### WORK INSTRUCTION:
Your job here is to restate every record exactly, pictures excluded.

### SOURCE MATERIAL:
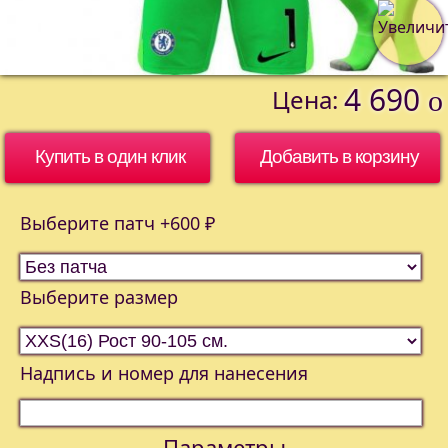
4 690
Цена:
o
Купить в один клик
Выберите патч +600 ₽
Выберите размер
Надпись и номер для нанесения
Параметры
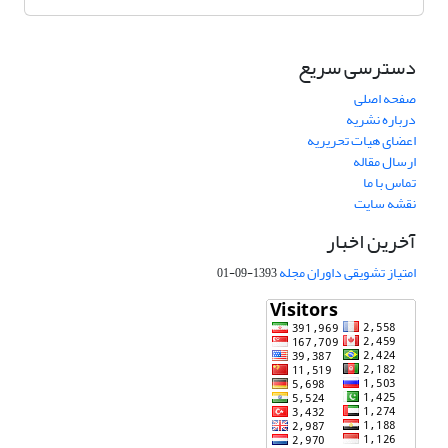
دسترسی سریع
صفحه اصلی
درباره نشریه
اعضای هیات تحریریه
ارسال مقاله
تماس با ما
نقشه سایت
آخرین اخبار
امتیاز تشویقی داوران مجله
1393-09-01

### TASK OUTPUT:
4 690
Цена:
o
Купить в один клик
Выберите патч +600 ₽
Выберите размер
Надпись и номер для нанесения
Параметры
دسترسی سریع
صفحه اصلی
درباره نشریه
اعضای هیات تحریریه
ارسال مقاله
تماس با ما
نقشه سایت
آخرین اخبار
امتیاز تشویقی داوران مجله
1393-09-01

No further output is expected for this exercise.